Im Zusammenhang mit diesem Ausbau wollte die Berner Regierung den Stand der Zweisprachigkeit im Kanton Bern und deren Entwicklungsmöglichkeit von einer Kommission untersuchen lassen.

46 Empfehlungen arbeitete die Expertenkommission Stöckli aus. Die Berner Regierung hat nun 25 strategische Massnahmen formuliert. Die Berner Regierung stellt sich hinter den Befund der Expertenkommission, die Zweisprachigkeit des Kantons Bern sei für die Bevölkerung eine Chance, die es zu ergreifen gelte, und für den Kanton Bern ein Trumpf, den er ausspielen müsse.

Die Förderung der Zweisprachigkeit gehört auch zu den Legislaturzielen 2019-22 der Berner Regierung.

Der Kanton Bern zählte 2016 bei etwas mehr als einer Million Einwohner rund 110'500 Französischsprachige. Das sind elf Prozent der Bevölkerung. In den beiden anderen zweisprachigen Kantonen der Schweiz, Freiburg und Wallis, liegt der Anteil Deutschsprachiger bei etwa 27 und 26 Prozent.

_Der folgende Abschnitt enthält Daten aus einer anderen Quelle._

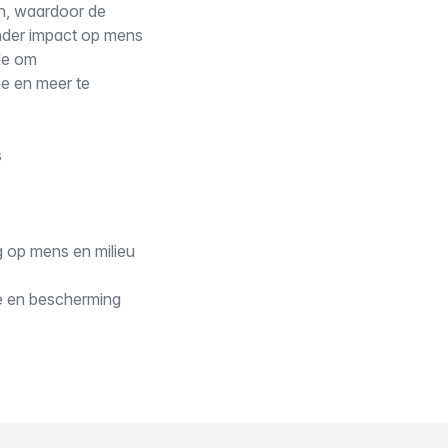
n, waardoor de
inder impact op mens
ule om
ne en meer te
s
 op mens en milieu
ie en bescherming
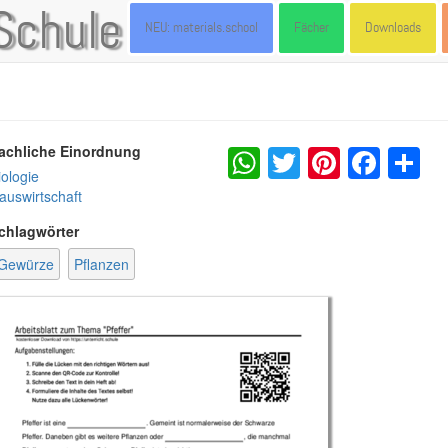
Schule
NEU: materials.school
Fächer
Downloads
WhatsApp
Twitter
Pintere
Fac
S
achliche Einordnung
iologie
auswirtschaft
chlagwörter
Gewürze
Pflanzen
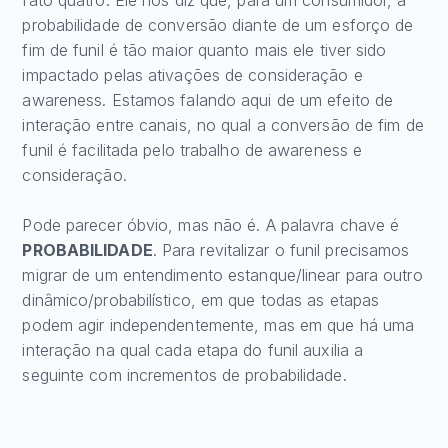
fato quatro. Ele nos diz que, para um consumidor, a
probabilidade de conversão diante de um esforço de
fim de funil é tão maior quanto mais ele tiver sido
impactado pelas ativações de consideração e
awareness. Estamos falando aqui de um efeito de
interação entre canais, no qual a conversão de fim de
funil é facilitada pelo trabalho de awareness e
consideração.
Pode parecer óbvio, mas não é. A palavra chave é
PROBABILIDADE
. Para revitalizar o funil precisamos
migrar de um entendimento estanque/linear para outro
dinâmico/probabilístico, em que todas as etapas
podem agir independentemente, mas em que há uma
interação na qual cada etapa do funil auxilia a
seguinte com incrementos de probabilidade.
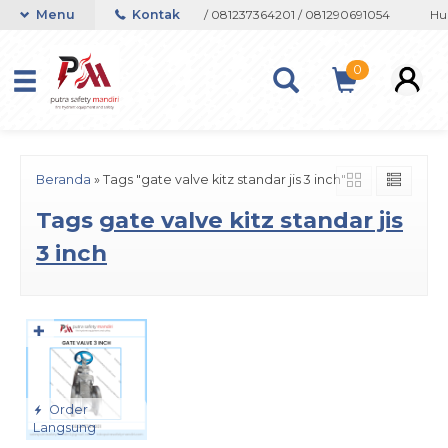
on atau Whatsapp 082133767508 / 081237364201 / 081290691054
Menu
Kontak
Hub
0
Beranda
»
Tags "gate valve kitz standar jis 3 inch"
Tags
gate valve kitz standar jis
3 inch
✚
Order
Langsung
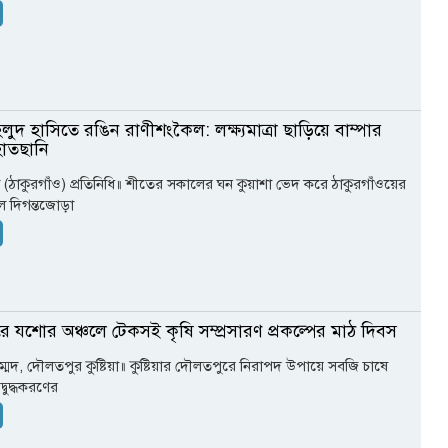
লুদ হাসিতে রঙিন রাণীশংকৈল: লক্ষ্যমাত্রা ছাড়িয়ে বাম্পার
াতছানি
(ঠাকুরগাঁও) প্রতিনিধি॥ শীতের সকালের ঘন কুয়াশা ভেদ করে ঠাকুরগাঁওয়ের
ে দিগন্তজোড়া
 যশোর অঞ্চলে টেকসই কৃষি সম্প্রসারণ প্রকল্পের মাঠ দিবস
েদ, দৌলতপুর কুষ্টিয়া॥ কুষ্টিয়ার দৌলতপুরে নিরাপদ উপায়ে সবজি চাষে
বুদ্ধকরণের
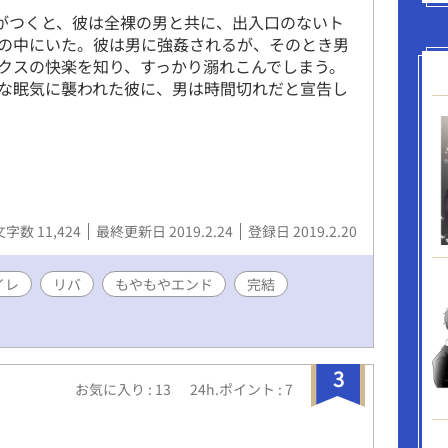
気がつくと、彼は全裸の男と共に、出入口のないト
の中にいた。彼は男に強姦されるが、そのとき男
クスの快楽を知り、すっかり溺れこんでしまう。
な眠気に襲われた彼に、男は時間切れだと宣告し
文字数 11,424
最終更新日 2019.2.24
登録日 2019.2.20
イレ
リバ
もやもやエンド
完結
3
お気に入り : 13
24h.ポイント : 7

«Bernbilingue»: Gut, aber mit Lücken

Der Verein Bernbilingue, der sich für die Zweisprachigkeit im Kanton Bern einsetzt, lobt die Beschlüsse der Kantonsregierung in einer Mitteilung als «klug». In den letzten Jahren hätten viele im Kanton Bern geglaubt, die Zweisprachigkeit «passiere einfach».

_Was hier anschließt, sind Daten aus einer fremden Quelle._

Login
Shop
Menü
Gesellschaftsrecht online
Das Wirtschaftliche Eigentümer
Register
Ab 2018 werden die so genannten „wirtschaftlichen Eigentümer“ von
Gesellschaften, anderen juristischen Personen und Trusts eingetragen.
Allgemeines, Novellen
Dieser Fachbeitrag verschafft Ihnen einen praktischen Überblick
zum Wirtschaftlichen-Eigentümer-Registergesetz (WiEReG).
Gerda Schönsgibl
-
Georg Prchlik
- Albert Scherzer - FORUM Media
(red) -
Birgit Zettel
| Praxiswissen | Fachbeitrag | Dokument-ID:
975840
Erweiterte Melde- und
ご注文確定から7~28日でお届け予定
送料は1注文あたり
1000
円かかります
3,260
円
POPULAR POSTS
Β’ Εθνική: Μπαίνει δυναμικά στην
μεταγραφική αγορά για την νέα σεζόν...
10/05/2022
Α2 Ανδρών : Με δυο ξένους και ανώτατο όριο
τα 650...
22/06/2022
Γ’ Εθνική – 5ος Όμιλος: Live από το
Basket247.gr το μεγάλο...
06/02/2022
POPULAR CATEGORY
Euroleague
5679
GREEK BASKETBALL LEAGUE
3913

Schülervergleiche hätten aber gezeigt, dass Berner Schüler bei den sprachlichen Kenntnissen nur durchschnittliche Fähigkeiten aufwiesen.

«Bernbilingue» macht zudem gewisse «Lücken» in der Zweisprachigkeitsstrategie der Regierung aus. So vermisst der Verein die Einbindung des bernischen Grossen Rats. Für «Bernbilingue» sollte die Regierung dem Parlament einmal pro Jahr einen Bericht über die Entwicklung der Zweisprachigkeit vorlegen.

Hans Stöckli sagte auf Anfrage, die Berner Regierung habe ein «insgesamt ausgewogenes Paket» geschnürt. Die wichtigsten Forderungen der Expertenkommission seien übernommen worden. Für die Förderung der Zweisprachigkeit brauche es aber mehr Geld, als der Regierungsrat einsetzen wolle.